Now that video gaming is secondary (tertiary?) to Nvidia’s revenue stream, they could give a shit which brand gamers prefer. It’s small time now. All that matters is who companies are buying their GPUs from for AI stuff. Break down that CUDA wall and it’s open-season. I wonder how they plan to stave that off. It’s only a matter of time before people get tired of writing C++ code to interface with CUDA.

1 comments

You don't need to use C++ to interface with CUDA or even write it.

A while ago NVIDIA and the GraalVM team demoed grCUDA which makes it easy to share memory with CUDA kernels and invoke them from any managed language that runs on GraalVM (which includes JIT compiled Python). Because it's integrated with the compiler the invocation overhead is low:

https://developer.nvidia.com/blog/grcuda-a-polyglot-language...

And TornadoVM lets you write kernels in JVM langs that are compiled through to CUDA:

https://www.tornadovm.org

There are similar technologies for other languages/runtimes too. So I don't think that will cause NVIDIA to lose ground.

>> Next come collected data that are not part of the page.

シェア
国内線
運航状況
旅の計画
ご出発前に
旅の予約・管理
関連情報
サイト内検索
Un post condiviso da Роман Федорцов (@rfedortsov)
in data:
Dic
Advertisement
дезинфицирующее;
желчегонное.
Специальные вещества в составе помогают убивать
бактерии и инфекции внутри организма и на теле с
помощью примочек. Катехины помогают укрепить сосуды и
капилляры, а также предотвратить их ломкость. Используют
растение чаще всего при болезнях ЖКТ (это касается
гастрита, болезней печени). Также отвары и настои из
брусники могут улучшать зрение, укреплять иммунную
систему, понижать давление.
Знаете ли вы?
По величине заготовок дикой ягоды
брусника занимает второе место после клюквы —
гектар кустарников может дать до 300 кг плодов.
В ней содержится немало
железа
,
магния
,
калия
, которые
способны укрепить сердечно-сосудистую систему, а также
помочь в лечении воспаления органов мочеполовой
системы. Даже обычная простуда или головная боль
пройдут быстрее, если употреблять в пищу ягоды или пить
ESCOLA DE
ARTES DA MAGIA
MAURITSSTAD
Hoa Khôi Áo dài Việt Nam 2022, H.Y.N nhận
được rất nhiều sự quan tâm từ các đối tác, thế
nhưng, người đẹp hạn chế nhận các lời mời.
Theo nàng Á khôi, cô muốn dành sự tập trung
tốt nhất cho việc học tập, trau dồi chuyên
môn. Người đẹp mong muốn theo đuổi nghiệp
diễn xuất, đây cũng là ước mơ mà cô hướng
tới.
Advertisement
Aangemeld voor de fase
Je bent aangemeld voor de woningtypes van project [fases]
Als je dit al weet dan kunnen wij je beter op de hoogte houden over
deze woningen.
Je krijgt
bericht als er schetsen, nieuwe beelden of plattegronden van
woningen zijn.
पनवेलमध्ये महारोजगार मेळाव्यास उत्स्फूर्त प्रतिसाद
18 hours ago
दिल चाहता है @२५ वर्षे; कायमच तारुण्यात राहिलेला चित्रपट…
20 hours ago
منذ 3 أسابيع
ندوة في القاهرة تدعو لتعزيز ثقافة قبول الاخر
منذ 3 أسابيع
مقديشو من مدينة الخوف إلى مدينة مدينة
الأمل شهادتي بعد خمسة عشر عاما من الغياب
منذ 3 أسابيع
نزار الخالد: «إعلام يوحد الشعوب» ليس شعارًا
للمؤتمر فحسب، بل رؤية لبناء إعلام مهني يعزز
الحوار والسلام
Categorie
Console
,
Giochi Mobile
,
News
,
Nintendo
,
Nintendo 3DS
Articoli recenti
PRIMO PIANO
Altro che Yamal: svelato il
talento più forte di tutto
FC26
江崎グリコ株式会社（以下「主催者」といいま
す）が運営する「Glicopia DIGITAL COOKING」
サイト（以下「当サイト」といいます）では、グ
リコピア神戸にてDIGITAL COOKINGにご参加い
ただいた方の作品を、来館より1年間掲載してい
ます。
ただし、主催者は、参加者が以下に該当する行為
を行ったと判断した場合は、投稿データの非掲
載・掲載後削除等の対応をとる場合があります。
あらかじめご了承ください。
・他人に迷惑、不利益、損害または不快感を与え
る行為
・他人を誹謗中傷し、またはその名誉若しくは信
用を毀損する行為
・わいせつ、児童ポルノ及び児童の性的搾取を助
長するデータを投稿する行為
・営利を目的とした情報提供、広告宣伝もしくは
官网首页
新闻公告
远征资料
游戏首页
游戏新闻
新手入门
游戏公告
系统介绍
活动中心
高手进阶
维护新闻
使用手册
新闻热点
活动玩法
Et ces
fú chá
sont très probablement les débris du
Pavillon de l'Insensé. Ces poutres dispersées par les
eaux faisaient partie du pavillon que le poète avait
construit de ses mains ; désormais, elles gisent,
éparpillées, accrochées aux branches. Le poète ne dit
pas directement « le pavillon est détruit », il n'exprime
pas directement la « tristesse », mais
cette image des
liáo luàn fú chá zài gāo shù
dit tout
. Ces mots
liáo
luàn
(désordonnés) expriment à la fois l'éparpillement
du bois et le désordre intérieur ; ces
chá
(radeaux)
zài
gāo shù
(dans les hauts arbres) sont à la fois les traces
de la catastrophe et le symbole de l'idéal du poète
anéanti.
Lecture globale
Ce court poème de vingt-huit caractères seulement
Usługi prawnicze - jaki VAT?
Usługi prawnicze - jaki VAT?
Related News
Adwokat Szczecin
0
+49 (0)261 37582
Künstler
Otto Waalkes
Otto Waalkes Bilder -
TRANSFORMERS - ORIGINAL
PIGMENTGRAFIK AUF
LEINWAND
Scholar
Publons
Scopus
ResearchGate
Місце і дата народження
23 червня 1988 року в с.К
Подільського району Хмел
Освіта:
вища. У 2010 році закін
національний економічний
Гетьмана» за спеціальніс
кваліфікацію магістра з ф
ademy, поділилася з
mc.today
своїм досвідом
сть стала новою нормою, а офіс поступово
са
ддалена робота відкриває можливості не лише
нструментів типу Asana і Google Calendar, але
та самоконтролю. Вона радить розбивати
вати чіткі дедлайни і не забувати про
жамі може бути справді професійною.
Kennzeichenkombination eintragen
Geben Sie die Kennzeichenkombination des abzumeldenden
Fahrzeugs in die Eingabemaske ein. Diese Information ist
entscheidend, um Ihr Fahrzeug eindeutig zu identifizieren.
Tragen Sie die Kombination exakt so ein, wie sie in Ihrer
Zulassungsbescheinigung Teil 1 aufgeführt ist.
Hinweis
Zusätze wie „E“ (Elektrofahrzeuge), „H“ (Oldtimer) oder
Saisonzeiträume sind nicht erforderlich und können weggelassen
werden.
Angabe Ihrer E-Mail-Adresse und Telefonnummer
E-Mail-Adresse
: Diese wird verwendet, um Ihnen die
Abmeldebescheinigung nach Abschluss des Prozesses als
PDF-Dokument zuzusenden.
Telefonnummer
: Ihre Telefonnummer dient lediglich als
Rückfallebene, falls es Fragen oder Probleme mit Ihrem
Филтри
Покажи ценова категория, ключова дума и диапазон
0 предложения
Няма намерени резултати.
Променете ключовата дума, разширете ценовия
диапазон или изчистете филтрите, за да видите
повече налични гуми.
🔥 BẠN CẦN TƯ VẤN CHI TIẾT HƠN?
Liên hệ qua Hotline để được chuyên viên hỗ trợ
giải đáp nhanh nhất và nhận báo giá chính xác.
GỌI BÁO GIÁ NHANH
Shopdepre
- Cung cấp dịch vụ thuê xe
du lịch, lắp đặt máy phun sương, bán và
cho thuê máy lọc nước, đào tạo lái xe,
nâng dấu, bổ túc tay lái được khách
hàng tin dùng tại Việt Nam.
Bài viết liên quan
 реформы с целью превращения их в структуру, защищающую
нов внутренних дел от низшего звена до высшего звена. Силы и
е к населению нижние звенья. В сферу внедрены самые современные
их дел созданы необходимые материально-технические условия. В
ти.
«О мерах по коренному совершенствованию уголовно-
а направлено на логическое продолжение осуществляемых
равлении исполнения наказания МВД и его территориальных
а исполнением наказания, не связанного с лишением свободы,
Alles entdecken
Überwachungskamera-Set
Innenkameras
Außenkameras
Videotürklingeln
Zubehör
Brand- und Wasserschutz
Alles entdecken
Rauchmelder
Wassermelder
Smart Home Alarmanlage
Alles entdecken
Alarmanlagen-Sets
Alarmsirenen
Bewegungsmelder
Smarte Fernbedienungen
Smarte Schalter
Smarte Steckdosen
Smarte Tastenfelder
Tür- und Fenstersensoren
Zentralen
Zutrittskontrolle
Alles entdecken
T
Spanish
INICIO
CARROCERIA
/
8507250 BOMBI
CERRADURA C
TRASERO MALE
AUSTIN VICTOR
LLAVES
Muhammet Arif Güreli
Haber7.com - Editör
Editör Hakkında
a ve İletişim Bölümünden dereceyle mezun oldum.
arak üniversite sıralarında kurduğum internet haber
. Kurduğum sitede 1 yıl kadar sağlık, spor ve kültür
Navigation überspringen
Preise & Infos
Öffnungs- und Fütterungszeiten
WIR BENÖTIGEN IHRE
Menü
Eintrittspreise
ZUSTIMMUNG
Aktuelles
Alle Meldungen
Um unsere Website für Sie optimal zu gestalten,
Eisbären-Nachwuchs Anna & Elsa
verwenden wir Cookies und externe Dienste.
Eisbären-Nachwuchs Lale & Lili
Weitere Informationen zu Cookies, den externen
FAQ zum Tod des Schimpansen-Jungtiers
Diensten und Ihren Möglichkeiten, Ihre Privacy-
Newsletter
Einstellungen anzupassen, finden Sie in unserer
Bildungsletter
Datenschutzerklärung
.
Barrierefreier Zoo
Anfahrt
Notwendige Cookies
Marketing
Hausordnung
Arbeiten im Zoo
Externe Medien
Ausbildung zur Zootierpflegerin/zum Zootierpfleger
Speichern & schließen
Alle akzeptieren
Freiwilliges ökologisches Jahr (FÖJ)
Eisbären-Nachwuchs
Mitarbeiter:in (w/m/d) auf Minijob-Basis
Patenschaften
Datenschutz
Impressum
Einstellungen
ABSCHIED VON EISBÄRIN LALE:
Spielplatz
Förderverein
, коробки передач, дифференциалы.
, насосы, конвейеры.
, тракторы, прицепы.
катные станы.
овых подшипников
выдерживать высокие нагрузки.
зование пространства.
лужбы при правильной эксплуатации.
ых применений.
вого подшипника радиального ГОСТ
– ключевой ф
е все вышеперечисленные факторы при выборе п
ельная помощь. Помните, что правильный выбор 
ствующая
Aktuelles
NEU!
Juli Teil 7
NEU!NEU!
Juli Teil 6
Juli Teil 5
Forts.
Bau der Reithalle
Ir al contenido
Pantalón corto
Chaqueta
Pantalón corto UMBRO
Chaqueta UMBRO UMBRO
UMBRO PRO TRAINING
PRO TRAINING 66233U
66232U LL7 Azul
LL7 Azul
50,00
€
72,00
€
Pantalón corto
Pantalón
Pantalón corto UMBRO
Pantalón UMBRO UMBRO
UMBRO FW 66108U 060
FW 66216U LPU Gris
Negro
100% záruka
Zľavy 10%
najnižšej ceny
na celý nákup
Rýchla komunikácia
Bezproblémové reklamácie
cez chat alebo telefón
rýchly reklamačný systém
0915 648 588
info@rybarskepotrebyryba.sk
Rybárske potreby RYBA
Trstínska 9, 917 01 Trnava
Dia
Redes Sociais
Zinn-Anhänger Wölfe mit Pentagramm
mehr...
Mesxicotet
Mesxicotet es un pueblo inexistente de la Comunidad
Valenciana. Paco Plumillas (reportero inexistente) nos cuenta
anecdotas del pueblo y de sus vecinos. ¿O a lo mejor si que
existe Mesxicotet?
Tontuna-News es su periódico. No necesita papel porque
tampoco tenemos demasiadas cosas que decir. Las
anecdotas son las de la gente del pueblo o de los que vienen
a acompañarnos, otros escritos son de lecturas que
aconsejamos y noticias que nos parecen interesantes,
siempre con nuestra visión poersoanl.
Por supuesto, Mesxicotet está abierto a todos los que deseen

So these alternatives exist yes, but are they “production ready”- in other words, are they being used. My opinion is that while you can use another language, most companies for one reason or another are still using C++. I just don’t really know what the reason(s) are.

I think about other areas in tech where you can use whatever language, but it isn’t practical to do so. I can write a backend API server in Swift… or perhaps more relevant- I can use AMD’s ROCm to do… anything.